— В Центре из меня фарш сделают, — объявил Шеридан. — Распнут на стене в жуткое назидание на десять тысяч лет вперед! Бесспорно, и прежде случались неудачи. Но чтоб такая!
— Конечно, не мне это предлагать, сэр, — сказал Езекия, — но мы могли бы смыться. Вот и выход. Ребята согласятся. Теоретически они преданы Центру, но, если копнуть, преданы они вам. Мы могли бы забрать груз для начала, и у нас будет такая фора…
— Нет! — твердо сказал Шеридан. — Попытаемся еще и, может быть, найдем выход из положения. Ну а не найдем, буду держать ответ как положено. — Он почесал подбородок. — И ведь команде Наппи, возможно, улыбнется удача. Бред, конечно, но случались вещи и постраннее.
Наполеон и его приятели вернулись в угнетенном настроении.
— Они нас раздели, — сообщил повар Шеридану потрясенным голосом. — У них это просто в природе. Но когда мы хотели расплатиться, они от всего отказались.
— Попробуем собрать их и поговорить по душам, — сказал Шеридан. — Хотя вряд ли будет толк. Как по-твоему, Наполеон, если бы мы им прямо рассказали, в каком мы жутком положении, они бы не пошли нам навстречу?
— Не думаю, — сказал Наполеон.
— Будь у них правительство, — заметил Эбенезер, один из игроков Наполеона, — может, что-нибудь и получилось бы. Вы бы говорили с представителем всего населения. А так придется беседовать в каждой деревне. Тут никакого времени не хватит!
— Ничего не поделаешь, Эб, — ответил Шеридан. — Ничего другого нам не остается.
Но тут как раз начался сбор подаров. Туземцы трудились на полях с невероятным усердием: выкапывали клубни, раскладывали их сушить, погружали в тележки и на себе везли к амбарам — тягловых животных на Гарсоне-IV не было.

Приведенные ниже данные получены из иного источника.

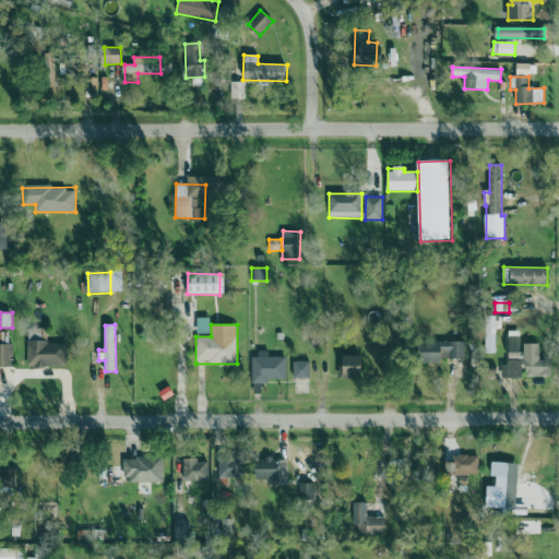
[(0,366),(13,367),(13,345),(4,345),(6,332),(0,332),(0,366)]
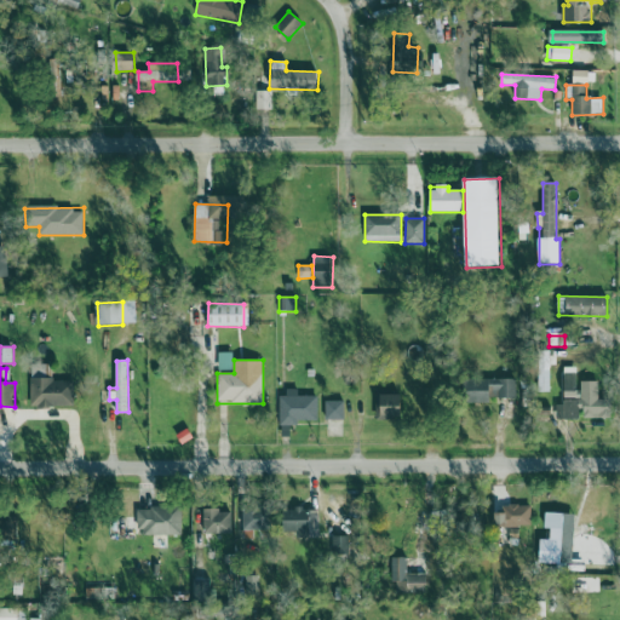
[(557,419),(581,419),(610,418),(609,400),(600,400),(598,382),(578,383),(578,374),(564,374),(566,403),(556,403),(557,419)]
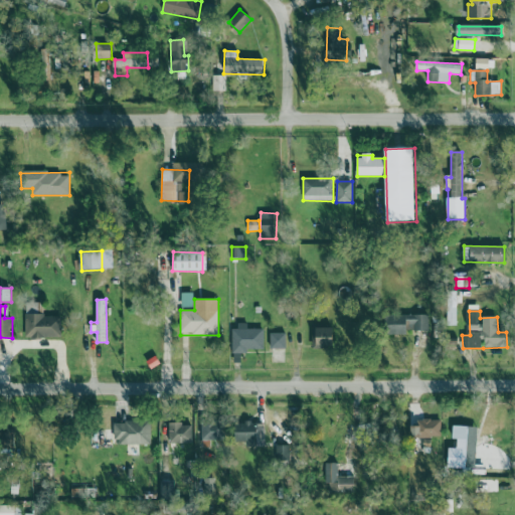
[(406,331),(428,331),(430,316),(386,314),(385,334),(406,335),(406,331)]
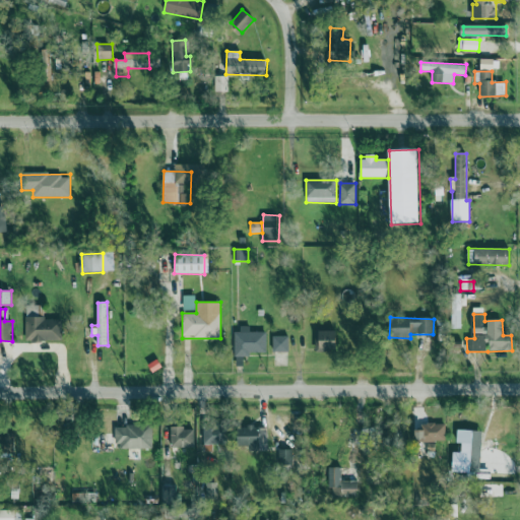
[(25,318),(25,341),(63,341),(63,318),(25,318)]
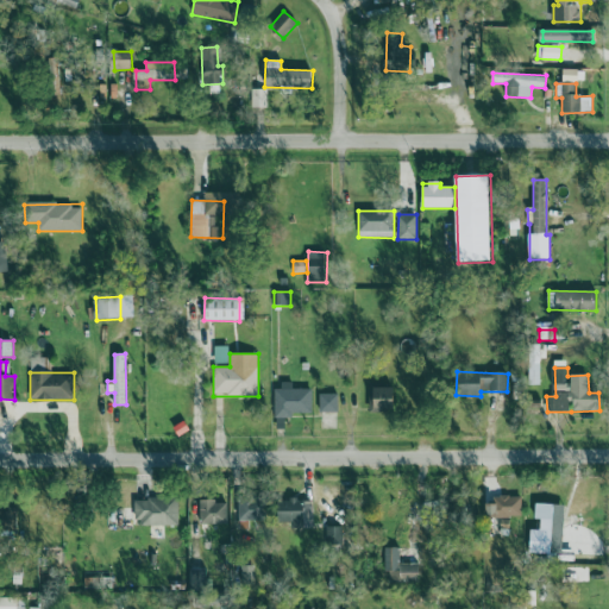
[(276,415),(312,415),(312,389),(293,389),(293,383),(276,382),(276,415)]
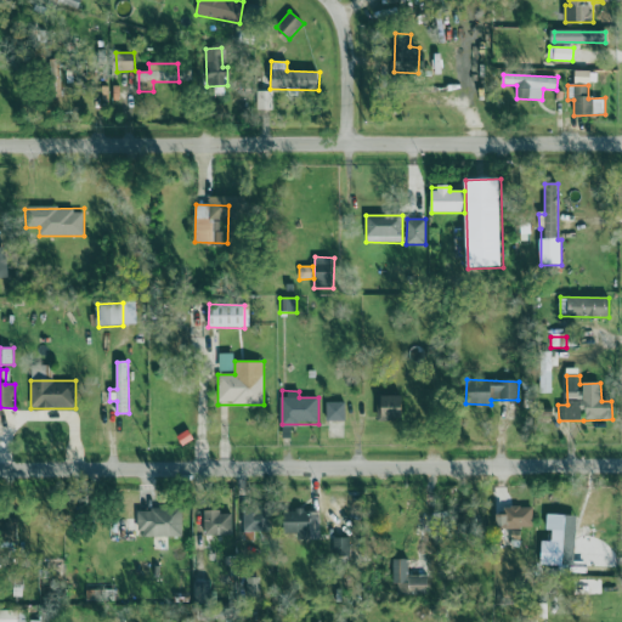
[(377,397),(378,420),(405,420),(403,396),(377,397)]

Они выкапывали клубни и свозили их к амбарам, тем самым амбарам, в которых, согласно их клятвенным заверениям, никаких подаров не было.
Они не открывали больших дверей, как им, казалось, следовало бы сделать, а пользовались дверкой, прорезанной в одной створке. И стоило кому-нибудь из земной команды появиться поблизости, как они расставляли охрану вокруг всей площади.
— Лучше к ним не соваться, — посоветовал Авраам. — Если попробуем на них надавить, неприятностей не оберешься.
А потому роботы собрались в лагере, дожидаясь окончания уборки. Наконец она завершилась, но Шеридан решил выждать еще несколько дней, чтобы гарсониане успели войти в обычную колею.
Затем они вновь отправились в свои деревни, и на этот раз Шеридан пристроился на платформе с Авраамом и Гедеоном.
Первая деревня на их пути мирно дремала в лучах солнца. Нигде не было видно ни единого ее обитателя.
Авраам посадил платформу на площади, и троица сошла с нее.
Площадь была пуста, и все окутывала тишина — глубокая, могильная тишина.
У Шеридана по спине забегали мурашки — в этой безмолвной пустоте словно затаилась жуткая угроза.
— Может, они устроили на нас засаду? — предположил Гедеон.
— Не думаю, — возразил Авраам. — Народец этот очень мирный.
Они осторожно пересекли площадь и медленно пошли по улице.
Улица тоже была абсолютно безлюдна. И — совсем уже странно! — двери некоторых домиков были раскрыты настежь, а окна слепо щурились на пришельцев — занавески из пестрой грубой ткани исчезли.
— Может быть, — предположил Гедеон, — они отправились на праздник урожая или еще какое-нибудь ритуальное торжество?
— Они бы не оставили двери открытыми, — объявил Авраам. — Я прожил рядом с ними несколько недель и изучил их привычки. Они бы закрыли дверь очень тщательно и для надежности еще подергали бы.
— Но ветер…
— Ну нет, — возразил Авраам. — Тогда бы, может, открылась одна, а я отсюда вижу их четыре.
— Надо бы посмотреть, — сказал Шеридан. — Пожалуй, пойду я.
Он свернул в калитку и медленно пошел по дорожке к домику с открытой дверью. У порога он остановился и заглянул внутрь. Комната перед ним была пуста. Он вошел и заглянул в остальные комнаты. Они тоже оказались пустыми — в них не было не только хозяев, но и вообще ничего: ни мебели, ни утвари, ни хозяйственных мелочей — голые стены, пустые стойки, сиротливые крючки. Никакой одежды. Ничего. Дом стоял мертвый, выпотрошенный, жалкий, убогий, брошенный за ненадобностью.